Higher Sea-Level Rise Projections: An "Opportunity" for Florida?

Florida flooding is projected to be worse than expected in a new Antarctic ice melt study. (U.S. Navy/Wikimedia Commons)
Florida flooding is projected to be worse than expected in a new Antarctic ice melt study. (U.S. Navy/Wikimedia Commons)
April 4, 2016

MIAMI – A new estimate that sea levels will rise up to 6 feet by the end of this century could be seen as an impending disaster for Florida – or an opportunity – according to a science advocacy group.

The new ice melt information published in the scientific journal Nature is "alarming" to the Union of Concerned Scientists, with Florida's coastal communities especially vulnerable to the effects of rising sea levels.

The group's Southeast climate advocate, Nicole Hernandez Hammer, says it's about more than just water levels on the beach, because many parts of the state sit on very porous limestone.

"So, we're not only getting flooding on the coast, but we're getting contamination of fresh water sources, and then we're getting inland flooding because of the raised water table," she explains.

Hernandez Hammer says the opportunity is that the new information creates a greater sense of urgency for Florida communities, governments and advocacy groups working on solutions.
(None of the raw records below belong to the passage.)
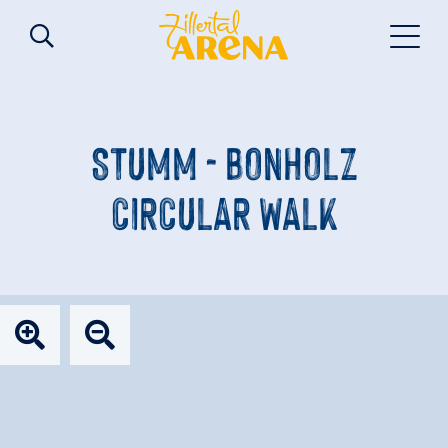
STUMM - BONHOLZ
CIRCULAR WALK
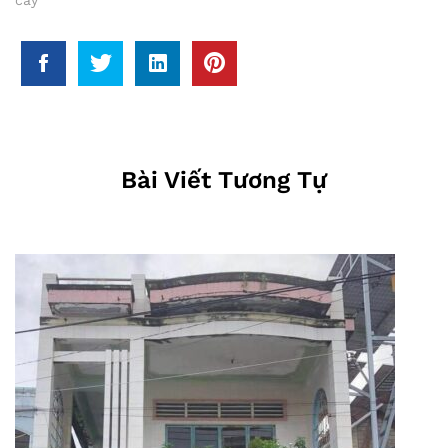
Bài Viết Tương Tự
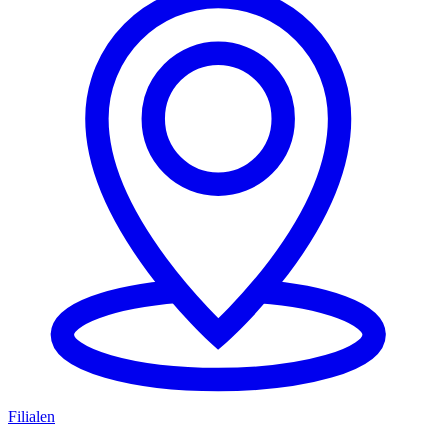
Filialen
She notes it will take a lot of money for a full scale approach toward adaptation and potential retreat in areas considered least likely to be habitable in the long term.

The ice melt study predicts sea-rise levels twice that of the original projections. But Hernandez Hammer says Florida is uniquely positioned to create long term, workable solutions that other regions can use to address rising sea level challenges.

"We can also think about how we can adapt and then use that information to help other places, since we are on the front line of receiving climate change and sea level rise impacts," she points out.

Hernandez Hammer stresses that solutions, much like the rising sea level impacts, are currently in progress and will work best with a combination of local, state and federal resources.